Aborto retido. O que é o mesmo que dizer que não saiu por si. Teve de sair com o auxilio de medicamentos. Assim que os coloquei na vagina comecei e tremer da cabeça aos pés, depois levantei-me para ir ao wc e senti algo pesado a cair...corri, sangue, muito sangue e uma bola gigante de carne, o meu marido ficou encarregue pelo médico de ver se estavam nessa bola de carne os restos do bebé...estavam, saiu tudo. Eu sentada na sanita com dores indescritíveis, sobretudo dores da alma. Fiquei anémica! Não só devido à perda de sangue mas também devido à perda na minha alma. Perdi uma parte de mim ali...

Nos dois meses seguintes reprimi os meus sentimentos de dor e o meu marido queixou-se da minha indiferença em relação ao que se passou, mas passado uns 4 meses comecei a sentir-me estranha.  Foi das sensações mais horríveis que senti até hoje: olhava -me ao espelho e não me reconhecia, parecia uma estranha que ali aparecia reflectida, o ambiente à minha volta, as pessoas pareciam-me irreais, saídas de um sonho ou como se estivesse a ver o mundo debaixo de água. Sensação que mais tarde vim a saber designar-se em psiquiatria como desrealização/despersonalização, é basicamente um mecanismo de defesa activado quando a dor é muita e o cérebro diz basta! Então desconecta-se da realidade dolorosa. É estranho. Sentia-me desligada e ao mesmo tempo a enlouquecer. Assustei-me com estes sentimentos e tive ataques de pânico, achei que era permanente. Em casa chorava desalmadamente, um sentimento de angustia, desespero e dor como nunca senti. Depois vieram os pensamentos de morte, muita morte, queria morrer mas ao mesmo tempo não queria. O futuro não existia, não havia esperança. Foi o lugar mais solitário, triste, escuro e de certa forma egoísta que a minha alma já visitou.  Depois de procurar ajuda tornou-se oficial: estava com uma depressão. A medicação fazia sentir-me pior, não quis tomar. Mais tempo de baixa.

Mas a cada dia, a cada sessão de terapia sentia-me mais humana. O amor de estranhos como a minha terapeuta salvou-me, o sorriso do senhor dos correios salvou-me, a net e a generosidade das pessoas que se expõe na net salvaram-me. O meu marido também me salvou. Foram todos lá.... resgatar-me desse sítio escuro onde só habita a dor, a morte, a ausência, o vazio.

Fez um ano, mas já não sou a mesma sendo à mesma eu! Sinto medo! Não há dia que não sinta medo de não vir a ser mãe, de não vir a ter filhos meus e dele. De não me ver reflectida nesses frutos.
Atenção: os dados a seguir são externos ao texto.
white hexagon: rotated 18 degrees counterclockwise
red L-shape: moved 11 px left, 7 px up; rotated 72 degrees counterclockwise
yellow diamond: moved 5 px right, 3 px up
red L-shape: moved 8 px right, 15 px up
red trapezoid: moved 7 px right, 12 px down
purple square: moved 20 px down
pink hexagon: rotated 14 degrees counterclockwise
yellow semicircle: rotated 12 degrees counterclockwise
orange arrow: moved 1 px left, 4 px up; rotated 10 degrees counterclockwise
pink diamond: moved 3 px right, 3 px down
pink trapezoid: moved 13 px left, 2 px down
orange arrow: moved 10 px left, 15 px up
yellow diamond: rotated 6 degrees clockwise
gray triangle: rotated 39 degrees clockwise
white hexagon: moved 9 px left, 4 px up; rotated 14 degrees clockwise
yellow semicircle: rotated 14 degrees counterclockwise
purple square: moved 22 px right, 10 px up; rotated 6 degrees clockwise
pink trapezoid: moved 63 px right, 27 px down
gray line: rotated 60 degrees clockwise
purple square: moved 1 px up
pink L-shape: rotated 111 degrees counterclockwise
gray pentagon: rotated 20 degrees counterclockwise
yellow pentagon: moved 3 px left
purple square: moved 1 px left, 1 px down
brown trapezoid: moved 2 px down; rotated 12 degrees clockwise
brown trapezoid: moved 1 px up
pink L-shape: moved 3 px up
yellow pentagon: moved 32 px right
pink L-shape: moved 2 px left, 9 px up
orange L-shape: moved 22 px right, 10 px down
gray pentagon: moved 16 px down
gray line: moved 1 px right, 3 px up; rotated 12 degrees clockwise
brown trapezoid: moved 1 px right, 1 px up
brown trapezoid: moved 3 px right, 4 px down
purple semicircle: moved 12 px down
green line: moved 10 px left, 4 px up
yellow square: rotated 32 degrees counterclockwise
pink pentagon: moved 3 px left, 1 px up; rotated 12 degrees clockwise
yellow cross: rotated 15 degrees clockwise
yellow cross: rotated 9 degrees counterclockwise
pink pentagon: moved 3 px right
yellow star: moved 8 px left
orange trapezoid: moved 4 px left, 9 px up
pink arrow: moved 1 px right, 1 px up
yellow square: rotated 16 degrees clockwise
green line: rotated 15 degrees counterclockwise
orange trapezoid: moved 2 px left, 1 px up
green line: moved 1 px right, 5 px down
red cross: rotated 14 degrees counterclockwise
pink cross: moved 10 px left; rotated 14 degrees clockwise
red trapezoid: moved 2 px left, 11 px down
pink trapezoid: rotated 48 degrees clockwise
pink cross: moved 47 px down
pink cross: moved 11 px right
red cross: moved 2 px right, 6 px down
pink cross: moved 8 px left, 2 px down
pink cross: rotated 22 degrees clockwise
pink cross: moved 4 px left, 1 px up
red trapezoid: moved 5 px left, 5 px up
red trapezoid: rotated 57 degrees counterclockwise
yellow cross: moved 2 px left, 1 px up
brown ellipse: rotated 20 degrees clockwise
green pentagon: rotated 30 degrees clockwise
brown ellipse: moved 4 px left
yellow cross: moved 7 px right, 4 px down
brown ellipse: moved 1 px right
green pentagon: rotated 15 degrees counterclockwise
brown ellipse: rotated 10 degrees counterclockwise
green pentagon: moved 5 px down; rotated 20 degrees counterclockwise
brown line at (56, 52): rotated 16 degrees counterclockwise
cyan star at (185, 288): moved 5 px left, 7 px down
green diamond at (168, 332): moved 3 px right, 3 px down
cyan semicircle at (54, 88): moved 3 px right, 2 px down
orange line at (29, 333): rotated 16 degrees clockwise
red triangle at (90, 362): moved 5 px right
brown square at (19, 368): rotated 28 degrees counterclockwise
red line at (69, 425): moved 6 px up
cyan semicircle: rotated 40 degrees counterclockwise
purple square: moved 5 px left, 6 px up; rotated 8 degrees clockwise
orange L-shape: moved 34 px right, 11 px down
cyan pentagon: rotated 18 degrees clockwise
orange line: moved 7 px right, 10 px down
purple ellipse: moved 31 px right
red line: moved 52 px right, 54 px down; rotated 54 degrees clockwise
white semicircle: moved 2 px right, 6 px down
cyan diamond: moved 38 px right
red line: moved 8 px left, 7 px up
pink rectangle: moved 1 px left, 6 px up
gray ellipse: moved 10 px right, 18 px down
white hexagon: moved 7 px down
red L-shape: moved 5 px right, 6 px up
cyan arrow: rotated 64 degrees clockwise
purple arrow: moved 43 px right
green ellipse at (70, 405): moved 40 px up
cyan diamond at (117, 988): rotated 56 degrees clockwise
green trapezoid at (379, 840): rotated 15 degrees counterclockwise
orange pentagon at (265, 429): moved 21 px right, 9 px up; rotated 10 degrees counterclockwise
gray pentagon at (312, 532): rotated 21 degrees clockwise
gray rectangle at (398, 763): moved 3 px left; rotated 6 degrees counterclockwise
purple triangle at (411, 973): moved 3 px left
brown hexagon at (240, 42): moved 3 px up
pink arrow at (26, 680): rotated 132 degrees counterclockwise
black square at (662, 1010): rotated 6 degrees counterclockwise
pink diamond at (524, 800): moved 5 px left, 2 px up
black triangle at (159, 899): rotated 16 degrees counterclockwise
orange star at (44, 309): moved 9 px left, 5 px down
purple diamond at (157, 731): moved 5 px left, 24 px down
Medo de perder o meu "eu"criança para sempre porque posso nunca vir ter filhos. É como se o meu "eu" criança e traquinas (fui muito traquinas) nunca mais pudesse renascer e viver de novo através do meus filhos, ficasse sepultado no meu passado. Mas cada testemunho generoso relatado no youtube ou em blogs, de outras que como eu passaram pelo mesmo, faz-me ter uma faísca de esperança, faz-me não desistir e continuar.a lutar De tantas coisas más que a Internet possa ter, também tem muitas coisas boas e maravilhosas e esta partilha, esta generosidade em partilhar a dor, a luta e a alegria, é uma delas.

Estou de momento à espera do período, mas mais vorazmente à tua espera.